I.e. we need a way for ssh to access/unlock its keys when we're not physically sitting in front of the terminal (i.e. via cron) so when the machine first boots we manually create a socket for the backup jobs to use.
Note: the ssh key file actually lives on the encrypted RAID device too, so no disk decryption? Then no ssh key.
The Makefile invokes rsync for the backup transfers, which means you'll need to setup the destination machines to permit ssh access. This typically means putting your public key (obtained with: ssh-keygen -y -f ~/.ssh/id_ed25519) into the remote host's ~/.ssh/authorized_keys file.
Btw if you want to see what the offsite backup appliance looks like - and you'd better get ready to mask the interplanetary level of surprise you're about to feel - it's also a Raspberry Pi.
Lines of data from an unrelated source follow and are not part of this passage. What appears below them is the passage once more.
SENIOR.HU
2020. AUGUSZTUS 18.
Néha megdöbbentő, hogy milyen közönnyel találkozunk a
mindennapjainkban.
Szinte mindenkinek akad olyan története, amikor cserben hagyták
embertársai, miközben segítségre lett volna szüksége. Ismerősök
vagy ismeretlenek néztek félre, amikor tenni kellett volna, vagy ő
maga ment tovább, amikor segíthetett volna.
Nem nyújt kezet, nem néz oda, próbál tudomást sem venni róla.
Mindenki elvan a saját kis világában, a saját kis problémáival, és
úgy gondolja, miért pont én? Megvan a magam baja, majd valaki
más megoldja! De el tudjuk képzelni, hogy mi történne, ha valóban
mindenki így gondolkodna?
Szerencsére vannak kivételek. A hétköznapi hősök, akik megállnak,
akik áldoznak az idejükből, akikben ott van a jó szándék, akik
But with a single disk attached. It lives in a cupboard at another person's house, quietly siphoning their wifi. But don't worry they totally know about it.
There's a script being managed by systemd that runs a little webserver on port 8080 of the backup server. It publishes a couple of bits of information:
a) whether the RAID array is healthy, that is, are all four disks going ok, and
b) the total disk usage percent, have we filled up the array?
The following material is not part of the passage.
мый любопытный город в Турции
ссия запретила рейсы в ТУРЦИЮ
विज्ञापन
The relevant bits from the code basically serve the output of:
raid-info.py
if path == "/raidusage":
# Percentage of disk used on /mnt/nas
command = "df --output=pcent /mnt/nas | tail -1 | tr -d ' %'"
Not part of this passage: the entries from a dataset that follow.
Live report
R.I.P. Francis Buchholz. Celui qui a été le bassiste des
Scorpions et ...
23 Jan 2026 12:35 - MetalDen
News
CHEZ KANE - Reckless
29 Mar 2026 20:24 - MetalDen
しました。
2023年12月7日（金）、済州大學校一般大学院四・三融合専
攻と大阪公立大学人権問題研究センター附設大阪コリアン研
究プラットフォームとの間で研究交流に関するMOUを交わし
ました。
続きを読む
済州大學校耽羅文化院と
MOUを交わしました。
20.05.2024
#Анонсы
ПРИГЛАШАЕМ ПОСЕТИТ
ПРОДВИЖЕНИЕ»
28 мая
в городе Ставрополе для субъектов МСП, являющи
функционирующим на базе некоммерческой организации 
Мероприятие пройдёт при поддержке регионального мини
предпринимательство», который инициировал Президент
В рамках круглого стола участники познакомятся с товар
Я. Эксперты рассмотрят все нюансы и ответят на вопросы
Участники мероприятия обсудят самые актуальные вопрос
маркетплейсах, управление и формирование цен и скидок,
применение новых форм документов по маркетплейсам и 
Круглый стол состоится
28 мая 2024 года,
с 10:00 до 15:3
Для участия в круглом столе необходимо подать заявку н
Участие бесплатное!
elif path == "/raidhealth":
# Healthy RAID if all disks are up (UUUU)
command = "cat /proc/mdstat | head -3 | tail -1 | grep -q UUUU"
Then we've got a bit in our Home Assistant configuration that sets up
a couple of sensors:
configuration.yaml
sensor:
- platform: rest
resource: http://nas.lan/raidusage
name: raid_disk_usage
unit_of_measurement: "%"
state_class: measurement
binary_sensor:
- platform: rest
resource: http://nas.lan/raidhealth
name: check_raid
Once those are firing, it's a simple matter to jump into Home Assistant and create whatever
sort of a Dashboard and alerts/automations you like...
There are probably a couple of improvements loitering in the distance, it might be nice to put a case on the Pi, and maybe do some more advanced server monitoring of it (temperature at least) but for now it seems to be working very well - much like a ham and cheese toastie at 9:00pm. It'll do.
Btw I don't actually have a server named Rosie, I do however have temporary possession of this little monster of the same name:
Do not be fooled by her calm demeanor, for in that tiny body lies the heart of a wolf.